Между тем освобожденный от шелухи ожиданий и истерики, «Обитаемый остров» оказывается, конечно, не шедевром, но достаточно приличным жанровым фильмом. Тут тебе и красивая картинка (хотя звездолет, конечно, удручает), и зрелищность, и мордобой, и приключения, и поиск ответов на вопросы, и хорошая актерская игра. Да, хорошая! Потому что весь актерский ансамбль находится на своих местах и делает свою работу так, как положено. Это касается не только старой гвардии. Мне понравился Петр Федоров в роли Гая – очень молодой, уверившийся и измученный. Михаил Евланов убедителен в образе ротмистра Чачу, который, конечно, радикально отличается от того, который описан в романе – но хуже в фильме от этого не становится. И можете кидать в меня тапками, но лучшую кандидатуру, чем Василий Степанов, на роль Максима трудно было подобрать.
Парень, конечно, не актер, почему его и переозвучивает Максим Матвеев. Но Бондарчуку был нужен образ человека, который на фоне жителей Саракша смотрится как абсолютная белая ворона – и он его получил. Другое дело, что красота и белозубость бедняги, который, я думаю, еще много чего о себе выяснит в ближайшее время, не компенсирует катастрофических провалов в логике роли. Провалы эти были заложены сценаристами, которые (привет казуалам!) отнеслись к тексту Стругацких гораздо более бережно, чем надо было. В фильме нет вообще никакой отсебятины – и это ужасно, потому что у читающего книгу перед глазами текст, внутренняя логика поступков героя ему разжевана и в рот положена. Фильм должен донести до зрителя то же самое, но другими средствами. Соответственно, в сценарии должны быть какие-то сцены и фразы, которых нет в первоисточнике. Судя по всему, не случилось – и в результате мы два часа наблюдаем на экране фантастически красивого юношу, который все время чудесно улыбается и совершает какие-то странные поступки, ничем не обоснованные с точки зрения зрителя. Более опытный человек, возможно, вывез бы все на мимике, жестах, взглядах – но у Степанова этого опыта нет и уравновесить ошибку сценаристов ему нечем. А уж уравновесить творческое безумие режиссера, цитирующего в образах все подряд, начиная от «Эквилибриума» и кончая «Ван Хельсингом», не под силу даже Гармашу с Серебряковым.

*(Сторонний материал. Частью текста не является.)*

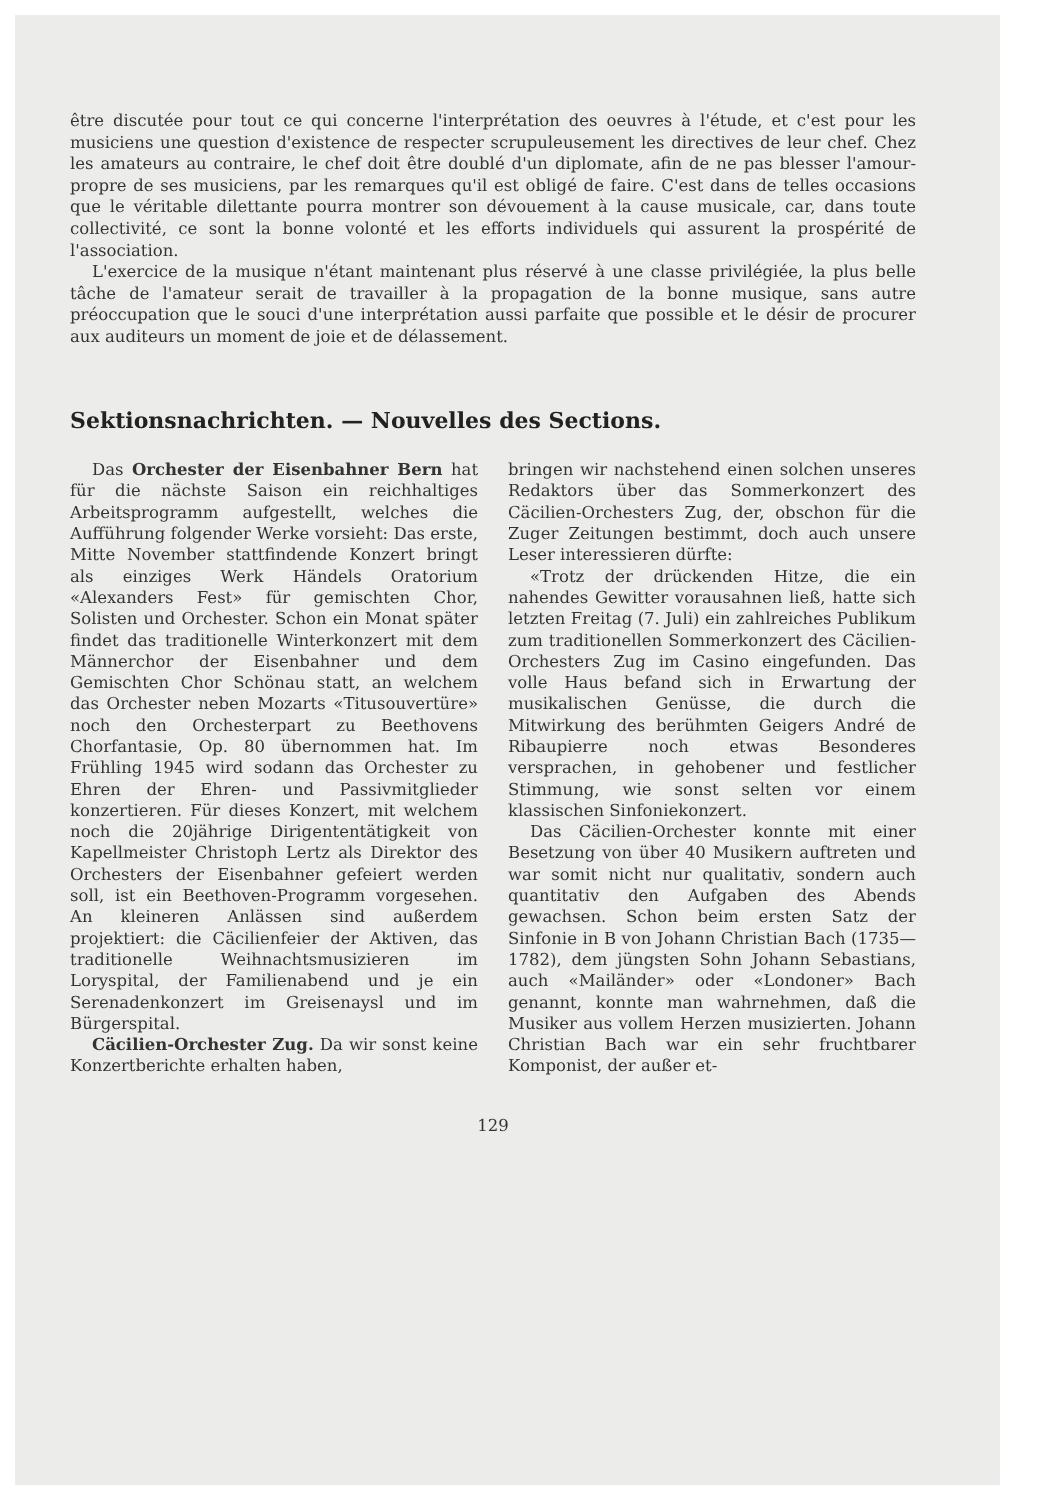être discutée pour tout ce qui concerne l'interprétation des oeuvres à l'étude, et c'est pour les musiciens une question d'existence de respecter scrupuleusement les directives de leur chef. Chez les amateurs au contraire, le chef doit être doublé d'un diplomate, afin de ne pas blesser l'amour-propre de ses musiciens, par les remarques qu'il est obligé de faire. C'est dans de telles occasions que le véritable dilettante pourra montrer son dévouement à la cause musicale, car, dans toute collectivité, ce sont la bonne volonté et les efforts individuels qui assurent la prospérité de l'association.
L'exercice de la musique n'étant maintenant plus réservé à une classe privilégiée, la plus belle tâche de l'amateur serait de travailler à la propagation de la bonne musique, sans autre préoccupation que le souci d'une interprétation aussi parfaite que possible et le désir de procurer aux auditeurs un moment de joie et de délassement.
Sektionsnachrichten. — Nouvelles des Sections.
Das Orchester der Eisenbahner Bern hat für die nächste Saison ein reichhaltiges Arbeitsprogramm aufgestellt, welches die Aufführung folgender Werke vorsieht: Das erste, Mitte November stattfindende Konzert bringt als einziges Werk Händels Oratorium «Alexanders Fest» für gemischten Chor, Solisten und Orchester. Schon ein Monat später findet das traditionelle Winterkonzert mit dem Männerchor der Eisenbahner und dem Gemischten Chor Schönau statt, an welchem das Orchester neben Mozarts «Titusouvertüre» noch den Orchesterpart zu Beethovens Chorfantasie, Op. 80 übernommen hat. Im Frühling 1945 wird sodann das Orchester zu Ehren der Ehren- und Passivmitglieder konzertieren. Für dieses Konzert, mit welchem noch die 20jährige Dirigententätigkeit von Kapellmeister Christoph Lertz als Direktor des Orchesters der Eisenbahner gefeiert werden soll, ist ein Beethoven-Programm vorgesehen. An kleineren Anlässen sind außerdem projektiert: die Cäcilienfeier der Aktiven, das traditionelle Weihnachtsmusizieren im Loryspital, der Familienabend und je ein Serenadenkonzert im Greisenaysl und im Bürgerspital.
Cäcilien-Orchester Zug. Da wir sonst keine Konzertberichte erhalten haben,
bringen wir nachstehend einen solchen unseres Redaktors über das Sommerkonzert des Cäcilien-Orchesters Zug, der, obschon für die Zuger Zeitungen bestimmt, doch auch unsere Leser interessieren dürfte:
«Trotz der drückenden Hitze, die ein nahendes Gewitter vorausahnen ließ, hatte sich letzten Freitag (7. Juli) ein zahlreiches Publikum zum traditionellen Sommerkonzert des Cäcilien-Orchesters Zug im Casino eingefunden. Das volle Haus befand sich in Erwartung der musikalischen Genüsse, die durch die Mitwirkung des berühmten Geigers André de Ribaupierre noch etwas Besonderes versprachen, in gehobener und festlicher Stimmung, wie sonst selten vor einem klassischen Sinfoniekonzert.
Das Cäcilien-Orchester konnte mit einer Besetzung von über 40 Musikern auftreten und war somit nicht nur qualitativ, sondern auch quantitativ den Aufgaben des Abends gewachsen. Schon beim ersten Satz der Sinfonie in B von Johann Christian Bach (1735—1782), dem jüngsten Sohn Johann Sebastians, auch «Mailänder» oder «Londoner» Bach genannt, konnte man wahrnehmen, daß die Musiker aus vollem Herzen musizierten. Johann Christian Bach war ein sehr fruchtbarer Komponist, der außer et-
129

Во-вторых, прокат этого фильма под Новый год, то есть под похмелье, оливье и праздничные, прости господи, шоу был стратегической ошибкой. Общее настроение зрителей в этот момент таково, что они скорее воспримут позитивных и ярких «Стиляг», чем «Обитаемый остров», по отношению к которому надо преодолевать негативные эмоции и хотя бы через раз думать. Отсюда, собственно, крики «смотрел два часа, нихрена не понял», хотя история местами даже примитивная и кристально ясная в силу общей актуальности. В том смысле, что «мы были одним государством» — очень хороший, хотя и неполный ответ на вопрос о том, за что нас так ненавидят робкие грузины и салообильные хохлы. Я уж не говорю о башнях противобаллистической защиты, которые у нас, как и предсказывал старик-Гармаш, перешли в руки сопротивления и теперь используются исключительно в благородных целях. Поэтому у нас вместо любой аналитики, познавательных передач и приличных фильмов в прайм-тайм идут упыристические программы «Пусть говорят», «Криминальная Россия» и прочая классика жанра. Поэтому же любой проект, будь это фильм, производство мороженого или игра сборной на чемпионате мира по футболу, облекается фантазиями и надеждами, не имеющими собственно к предмету ни малейшего отношения. История с критикой и провалом «Обитаемого острова» в прокате – лишнее тому подтверждение. То есть одни грезят: «Споет Билан на Евровидении – и станет Россия вновь Советским Союзом, и все будут нас бояться, и хлеб снова будет стоить 24 копейки». А другие вопят: «Споет Иблан на Евровидении – но не станет от этого Россия вновь Советским Союзом, и никто нас не будет бояться, и в кафе неподалеку по-прежнему будут собираться проклятые гомосексуалисты, которые вместе с Ибланом довели страну». Как он при этом споет, что, зачем и почему – это мало кого заботит. Порыв охватывает всех, от правительства страны до обывателей, волна со всей дури рушится на еще трезвые головы — и все в едином по сути порыве начинают выпучивать глаза, вытягиваться в струну и биться с пеной у рта, пока не сообразят наконец выключить телевизор и компьютер…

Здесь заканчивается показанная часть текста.